▶ [Problem to work on] Without including the pictures, copy out every line below.

▶ [Information provided]
══════════
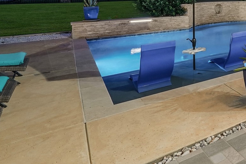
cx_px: 290
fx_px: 226
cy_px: -6
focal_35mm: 33
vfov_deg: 35.5
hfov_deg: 41.1
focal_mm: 12
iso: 1600
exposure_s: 1/4
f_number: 8
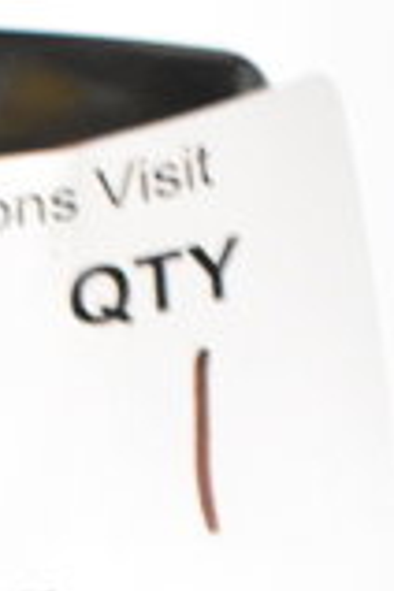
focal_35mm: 242
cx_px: -249
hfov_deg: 5.6
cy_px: 1076
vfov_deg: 8.2
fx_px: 3973
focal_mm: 28
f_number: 4.2
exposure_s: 1/50
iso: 5600
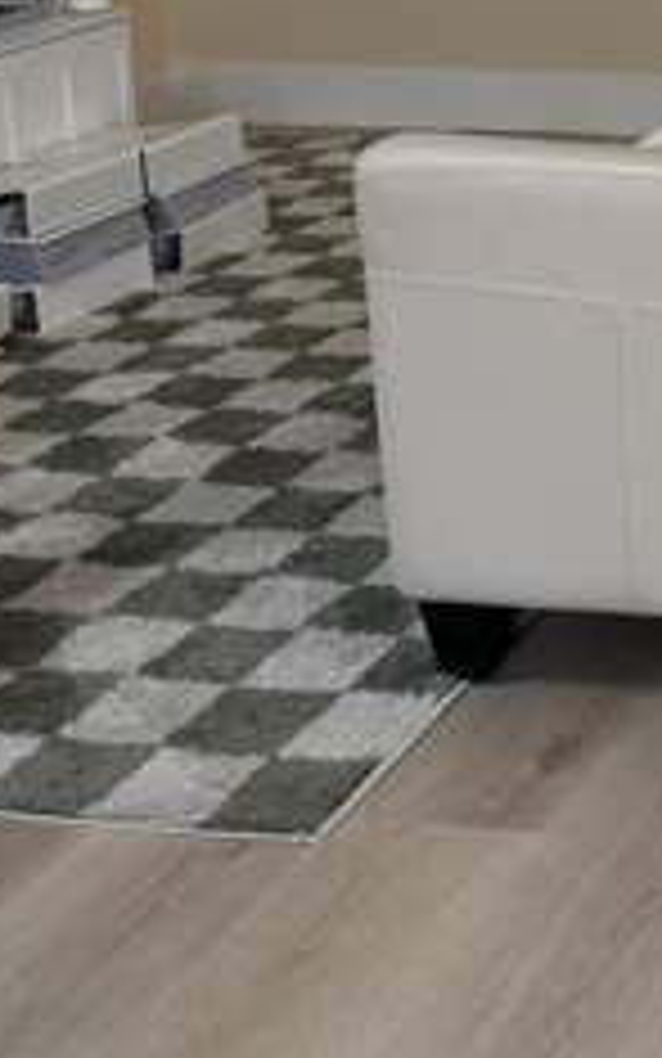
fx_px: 2164
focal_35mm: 75
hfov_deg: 15.7
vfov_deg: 25.9
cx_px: 1049
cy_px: -23
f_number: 1.6
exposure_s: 1/60
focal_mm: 5.96
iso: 160
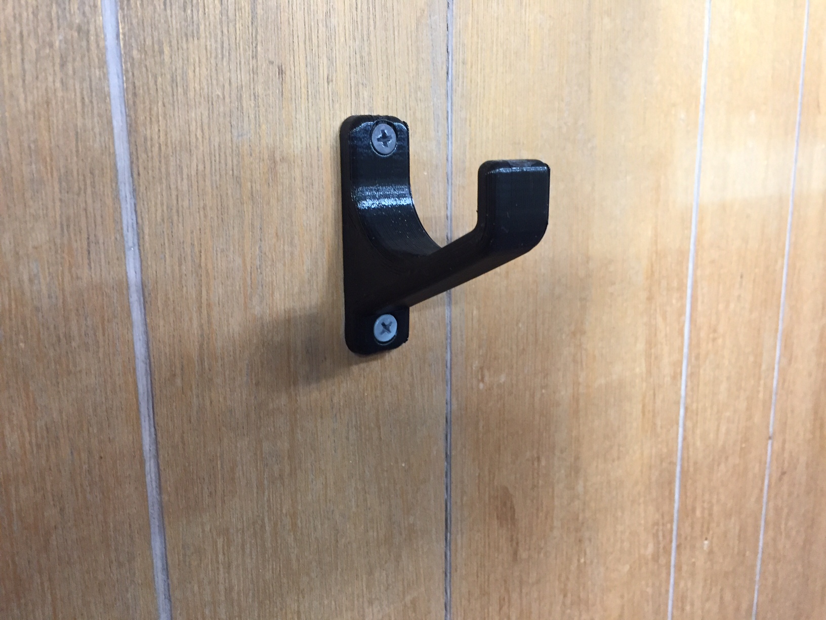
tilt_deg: -11.8
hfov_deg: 61.7
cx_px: 413
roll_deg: +1.2
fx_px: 692
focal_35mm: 29
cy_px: 310
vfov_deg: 48.2
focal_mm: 4.15
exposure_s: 1/17
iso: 250
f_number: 2.2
══════════
▶ [Answer to this exercise]
cx_px: 290
fx_px: 226
cy_px: -6
focal_35mm: 33
vfov_deg: 35.5
hfov_deg: 41.1
focal_mm: 12
iso: 1600
exposure_s: 1/4
f_number: 8
focal_35mm: 242
cx_px: -249
hfov_deg: 5.6
cy_px: 1076
vfov_deg: 8.2
fx_px: 3973
focal_mm: 28
f_number: 4.2
exposure_s: 1/50
iso: 5600
fx_px: 2164
focal_35mm: 75
hfov_deg: 15.7
vfov_deg: 25.9
cx_px: 1049
cy_px: -23
f_number: 1.6
exposure_s: 1/60
focal_mm: 5.96
iso: 160
tilt_deg: -11.8
hfov_deg: 61.7
cx_px: 413
roll_deg: +1.2
fx_px: 692
focal_35mm: 29
cy_px: 310
vfov_deg: 48.2
focal_mm: 4.15
exposure_s: 1/17
iso: 250
f_number: 2.2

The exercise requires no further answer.